▸ **DATA SHOWN**:

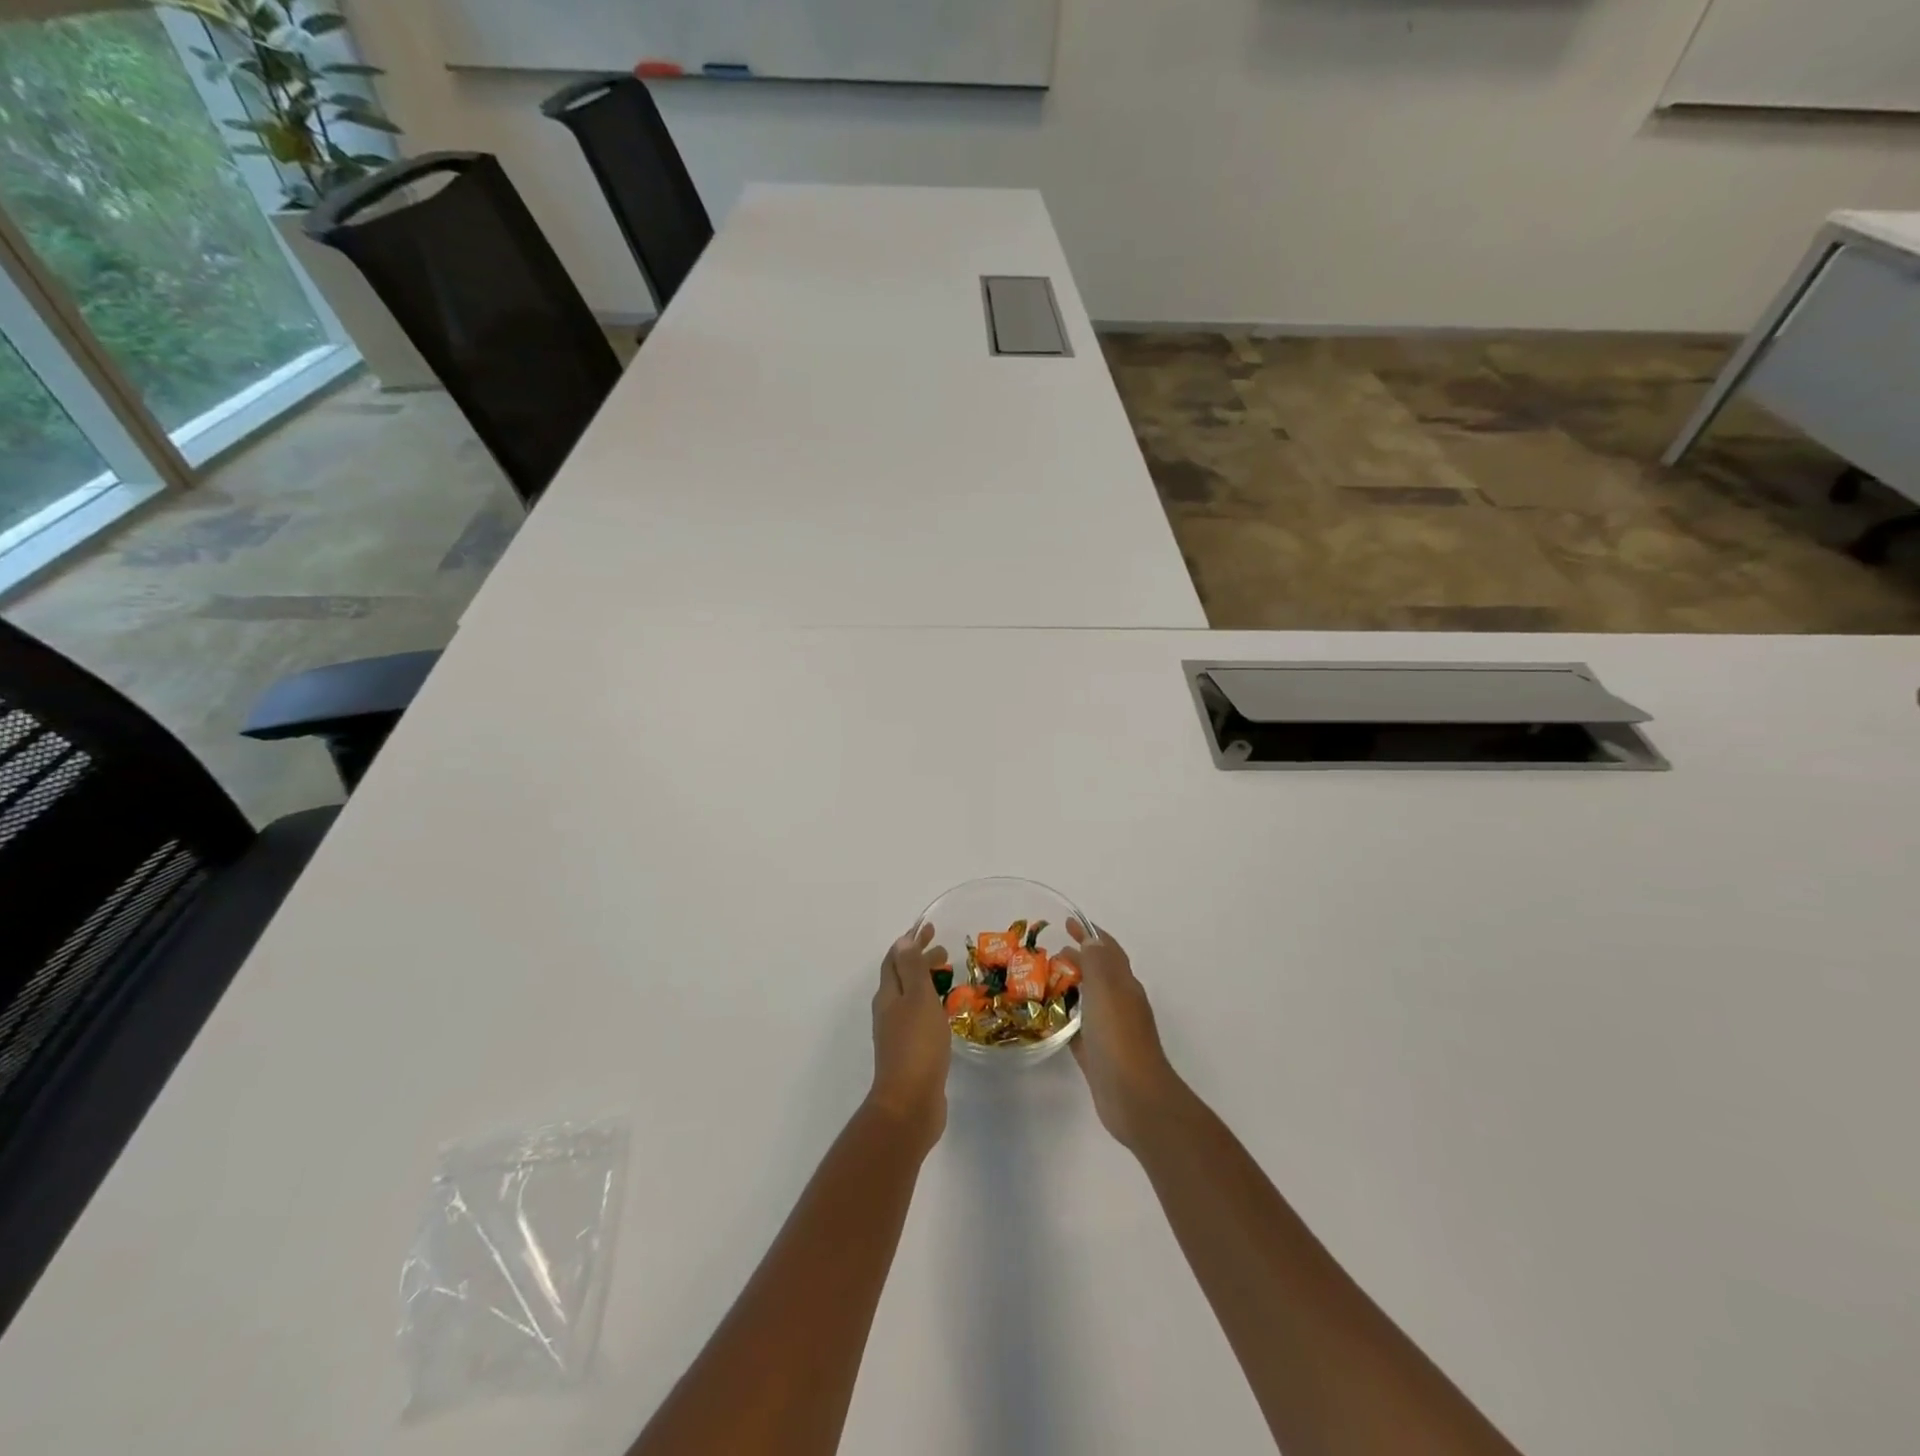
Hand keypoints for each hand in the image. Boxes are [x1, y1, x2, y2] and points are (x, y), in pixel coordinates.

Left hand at [868, 922, 951, 1150]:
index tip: (930, 928)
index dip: (910, 942)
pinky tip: (945, 1014)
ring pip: (910, 998)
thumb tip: (903, 940)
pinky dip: (930, 1005)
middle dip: (920, 960)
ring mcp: (896, 1034)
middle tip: (945, 952)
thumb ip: (911, 969)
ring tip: (948, 978)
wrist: (910, 1103)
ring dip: (926, 982)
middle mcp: (888, 1011)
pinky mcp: (909, 1053)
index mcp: (888, 996)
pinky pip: (919, 1018)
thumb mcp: (917, 999)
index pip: (895, 960)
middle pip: (901, 978)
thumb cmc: (916, 1045)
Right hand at [1057, 919, 1179, 1149]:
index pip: (1108, 950)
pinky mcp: (1099, 1055)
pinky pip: (1079, 1029)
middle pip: (1098, 973)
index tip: (1067, 922)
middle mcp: (1121, 1004)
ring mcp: (1111, 1031)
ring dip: (1069, 988)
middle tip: (1046, 955)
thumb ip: (1097, 963)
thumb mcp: (1107, 991)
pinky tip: (1047, 1020)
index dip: (1090, 933)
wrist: (1135, 1098)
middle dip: (1077, 959)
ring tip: (1040, 983)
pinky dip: (1066, 1019)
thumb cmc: (1119, 1038)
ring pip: (1088, 1000)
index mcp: (1125, 985)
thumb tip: (1092, 940)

▸ **WORK INSTRUCTION**: Once the pictures are set aside, the remaining data must be transcribed exactly.

▸ **YOUR SOLUTION**:
Hand keypoints for each hand in the image. Boxes are [x1, y1, x2, y2] and points are (x, y), in pixel coordinates.

Left hand at [868, 922, 951, 1150]:
index tip: (930, 928)
index dip: (910, 942)
pinky tip: (945, 1014)
ring pip: (910, 998)
thumb tip: (903, 940)
pinky dip: (930, 1005)
middle dip: (920, 960)
ring mcp: (896, 1034)
middle tip: (945, 952)
thumb ip: (911, 969)
ring tip: (948, 978)
wrist: (910, 1103)
ring dip: (926, 982)
middle mcp: (888, 1011)
pinky mcp: (909, 1053)
index mcp: (888, 996)
pinky pip: (919, 1018)
thumb mcp: (917, 999)
index pip: (895, 960)
middle pip: (901, 978)
thumb cmc: (916, 1045)
Right hand at [1057, 919, 1179, 1149]:
index pip: (1108, 950)
pinky mcp: (1099, 1055)
pinky pip: (1079, 1029)
middle pip: (1098, 973)
index tip: (1067, 922)
middle mcp: (1121, 1004)
ring mcp: (1111, 1031)
ring dip: (1069, 988)
middle tip: (1046, 955)
thumb ip: (1097, 963)
thumb mcp: (1107, 991)
pinky tip: (1047, 1020)
index dip: (1090, 933)
wrist: (1135, 1098)
middle dip: (1077, 959)
ring tip: (1040, 983)
pinky dip: (1066, 1019)
thumb cmc: (1119, 1038)
ring pip: (1088, 1000)
index mcp: (1125, 985)
thumb tip: (1092, 940)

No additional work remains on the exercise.